Before long, we were tucking in to salmon bagels (honey roasted salmon, not the more common smoked variety) and washing it down with a very quaffable Kiwi Riesling. During the afternoon, we ate some cashews (bye bye Riesling), Parma ham sandwiches (hello cheerful Aussie red wine), several varieties of fruit and some flapjack-inspired biscuits.
Spending time at cricket with Charley is a bit like being on an unstructured television quiz show, just without the quiz master confirming or stating the answers. And without the chance of prizes.
“What role did Sir Pel-Ham Warner have in the bodyline incident?” asked Chas. Unsure, I chose to turn the question around. “His name is pronounced Plum, not Pel-ham, Chas,” I replied. This naturally started a debate about whether Plum is a nickname or an actual correct pronunciation of the name Pelham.
I quoted the name Leveson-Gower, which should be pronounced “loosen gore” in evidence for my point. Sadly, Chas was unaware of this correct pronunciation too. Seemingly, the Surrey fans all around us were similarly unaware, despite HDG’s role in the history of their club. The Middlesex contingent with whom we were sitting at that hour were similarly perplexed, being of the MCCC variety rather than MCC. We saw Posh Margaret in the distance and waved at her – she’d have known – but she was too far away to join in this discussion.
“But why?” asked Chas. “It’s daft pronunciation.

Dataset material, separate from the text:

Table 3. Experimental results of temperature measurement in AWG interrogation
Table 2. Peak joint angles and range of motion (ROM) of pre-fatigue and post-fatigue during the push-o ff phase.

Or daft spelling.”
“Because extremely posh people want to make people like us feel inadequate whenever possible,” I replied. “One way of doing that is to have ridiculously pronounced names which, in order to avoid embarrassment, require you either to be born an insider or to do a great deal of studying. It’s a relic of a bygone, oppressive era; one of those ridiculous, upper-class English things.” The Middlesex and Surrey masses seated around us in the Upper Compton gave me a little whoop of subversive appreciation.
Charley then changed the subject again by asking a question about Zander de Bruyn. In unison, the surrounding Middlesex and Surrey fans cried out: “It’s pronounced de-brain, not de-bruin.” One fan even muttered: “Doesn’t that geezer know anything about cricket?”